The Finance Ministry claims that the existing economic capital framework — which governs the RBI’s capital requirements and terms for the transfer of its reserves to the government — is based on a very “conservative” assessment of risk by the central bank.

Sources have confirmed to The Indian Express that the RBI views this attempt by the Government to dip into its reserves can adversely impact macro-economic stability. And so the RBI has not accepted the proposed changes, sources said.

For its part, the Finance Ministry argues that the current framework was “unilaterally” adopted by the RBI in July 2017 because both the government nominees on the Board were not present during the meeting. The government did not accede to this framework and has since then been constantly seeking discussions with the RBI.
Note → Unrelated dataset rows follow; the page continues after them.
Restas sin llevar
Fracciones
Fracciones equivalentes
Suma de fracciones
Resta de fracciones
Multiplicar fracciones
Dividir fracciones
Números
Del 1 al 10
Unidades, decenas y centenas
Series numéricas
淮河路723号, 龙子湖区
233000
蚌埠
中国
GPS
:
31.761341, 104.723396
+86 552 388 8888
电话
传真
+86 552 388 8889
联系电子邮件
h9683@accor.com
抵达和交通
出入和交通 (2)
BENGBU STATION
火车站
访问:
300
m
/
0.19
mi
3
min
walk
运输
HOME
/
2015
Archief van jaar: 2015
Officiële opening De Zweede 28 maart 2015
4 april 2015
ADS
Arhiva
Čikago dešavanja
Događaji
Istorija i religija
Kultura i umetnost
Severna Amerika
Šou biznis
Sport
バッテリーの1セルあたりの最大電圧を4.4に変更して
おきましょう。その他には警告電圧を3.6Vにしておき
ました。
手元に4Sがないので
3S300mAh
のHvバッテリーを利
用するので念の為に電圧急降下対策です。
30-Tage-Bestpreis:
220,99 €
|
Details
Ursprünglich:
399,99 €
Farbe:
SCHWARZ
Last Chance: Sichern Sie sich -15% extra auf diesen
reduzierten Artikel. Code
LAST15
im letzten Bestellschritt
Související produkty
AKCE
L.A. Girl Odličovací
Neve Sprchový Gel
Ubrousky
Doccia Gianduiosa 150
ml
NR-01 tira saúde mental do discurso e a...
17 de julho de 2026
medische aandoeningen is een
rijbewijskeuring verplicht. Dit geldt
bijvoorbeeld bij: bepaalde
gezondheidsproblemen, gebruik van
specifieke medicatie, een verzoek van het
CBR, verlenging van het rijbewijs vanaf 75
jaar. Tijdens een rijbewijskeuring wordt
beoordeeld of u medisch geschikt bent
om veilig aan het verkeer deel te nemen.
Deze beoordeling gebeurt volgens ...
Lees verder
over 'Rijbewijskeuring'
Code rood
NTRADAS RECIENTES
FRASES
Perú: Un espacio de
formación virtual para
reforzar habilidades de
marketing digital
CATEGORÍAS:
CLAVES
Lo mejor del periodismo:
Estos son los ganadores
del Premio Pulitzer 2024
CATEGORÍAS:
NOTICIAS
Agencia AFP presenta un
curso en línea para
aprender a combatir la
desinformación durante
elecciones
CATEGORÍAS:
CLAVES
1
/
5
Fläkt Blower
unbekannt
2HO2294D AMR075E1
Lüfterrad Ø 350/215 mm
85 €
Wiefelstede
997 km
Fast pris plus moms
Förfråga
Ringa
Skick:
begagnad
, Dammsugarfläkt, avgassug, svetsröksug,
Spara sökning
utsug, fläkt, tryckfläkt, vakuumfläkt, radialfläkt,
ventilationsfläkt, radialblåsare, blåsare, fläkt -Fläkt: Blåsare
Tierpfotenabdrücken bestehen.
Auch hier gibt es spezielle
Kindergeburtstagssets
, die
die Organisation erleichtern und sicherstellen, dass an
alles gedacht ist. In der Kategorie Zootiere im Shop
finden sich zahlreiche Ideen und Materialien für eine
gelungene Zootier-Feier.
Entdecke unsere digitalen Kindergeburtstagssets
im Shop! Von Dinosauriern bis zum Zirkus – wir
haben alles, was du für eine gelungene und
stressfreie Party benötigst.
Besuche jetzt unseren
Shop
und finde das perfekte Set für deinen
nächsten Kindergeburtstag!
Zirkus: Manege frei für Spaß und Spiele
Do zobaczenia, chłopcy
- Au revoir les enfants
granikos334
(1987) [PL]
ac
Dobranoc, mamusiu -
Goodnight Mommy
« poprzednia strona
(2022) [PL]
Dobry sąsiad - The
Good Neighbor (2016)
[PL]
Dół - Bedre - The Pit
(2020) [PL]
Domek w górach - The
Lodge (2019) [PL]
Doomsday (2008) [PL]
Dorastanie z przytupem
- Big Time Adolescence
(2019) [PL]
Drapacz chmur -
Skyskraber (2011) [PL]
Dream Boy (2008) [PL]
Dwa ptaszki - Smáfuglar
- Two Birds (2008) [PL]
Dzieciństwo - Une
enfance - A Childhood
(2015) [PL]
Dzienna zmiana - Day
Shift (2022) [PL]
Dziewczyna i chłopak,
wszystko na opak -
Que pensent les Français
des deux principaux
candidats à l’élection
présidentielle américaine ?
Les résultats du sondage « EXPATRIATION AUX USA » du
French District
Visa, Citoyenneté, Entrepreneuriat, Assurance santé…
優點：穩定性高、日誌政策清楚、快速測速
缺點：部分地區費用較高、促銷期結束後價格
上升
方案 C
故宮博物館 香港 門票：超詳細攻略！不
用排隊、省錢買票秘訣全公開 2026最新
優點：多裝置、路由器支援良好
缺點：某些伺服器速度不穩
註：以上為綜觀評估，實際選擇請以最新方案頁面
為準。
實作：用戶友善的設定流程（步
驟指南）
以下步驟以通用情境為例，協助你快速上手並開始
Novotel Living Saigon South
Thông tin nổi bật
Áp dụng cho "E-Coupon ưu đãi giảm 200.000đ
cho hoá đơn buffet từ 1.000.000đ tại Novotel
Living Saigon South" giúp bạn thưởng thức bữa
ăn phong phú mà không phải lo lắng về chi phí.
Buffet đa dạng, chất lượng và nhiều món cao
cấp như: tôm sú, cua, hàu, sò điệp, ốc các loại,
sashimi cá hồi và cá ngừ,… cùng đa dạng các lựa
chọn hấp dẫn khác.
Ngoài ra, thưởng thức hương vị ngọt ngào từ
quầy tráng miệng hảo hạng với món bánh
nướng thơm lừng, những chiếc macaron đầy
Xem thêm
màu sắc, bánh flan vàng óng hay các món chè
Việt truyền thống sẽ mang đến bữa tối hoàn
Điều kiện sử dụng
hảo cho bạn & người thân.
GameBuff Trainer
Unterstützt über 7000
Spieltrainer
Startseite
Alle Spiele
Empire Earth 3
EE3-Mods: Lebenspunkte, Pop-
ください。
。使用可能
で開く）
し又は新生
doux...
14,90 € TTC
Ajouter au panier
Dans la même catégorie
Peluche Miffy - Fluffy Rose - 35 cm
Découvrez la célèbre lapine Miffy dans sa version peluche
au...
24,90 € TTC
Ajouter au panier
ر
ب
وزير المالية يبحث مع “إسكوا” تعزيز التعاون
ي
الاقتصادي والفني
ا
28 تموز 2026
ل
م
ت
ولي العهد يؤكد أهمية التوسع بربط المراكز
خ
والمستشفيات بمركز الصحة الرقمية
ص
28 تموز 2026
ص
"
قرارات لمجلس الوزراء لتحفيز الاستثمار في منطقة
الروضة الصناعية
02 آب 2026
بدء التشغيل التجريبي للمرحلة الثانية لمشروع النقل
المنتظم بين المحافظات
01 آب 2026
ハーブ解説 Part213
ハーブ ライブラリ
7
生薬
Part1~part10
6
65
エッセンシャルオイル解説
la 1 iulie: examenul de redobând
Govt wants Rs 3.6 lakh crore from RBI, a third of its reserves, central bank says noThe government is of the view that RBI has over-estimated its capital reserves requirements resulting in excess capital of Rs 3.6 lakh crore.

That’s why, sources said, the government has proposed that the use of these funds be decided in consultation with the RBI. These funds can be used, for example, to recapitalise public sector banks, help them expand their loan book and come out of the Prompt Corrective Action framework.

The RBI, however, feels strongly that using central bank reserves has pitfalls. In its opinion, this does not tantamount to any fresh income, and was essentially in the nature of issuing new securities to fund government expenditure. Not only does it hurt the government’s commitment to fiscal prudence, it also affects the confidence of the financial markets.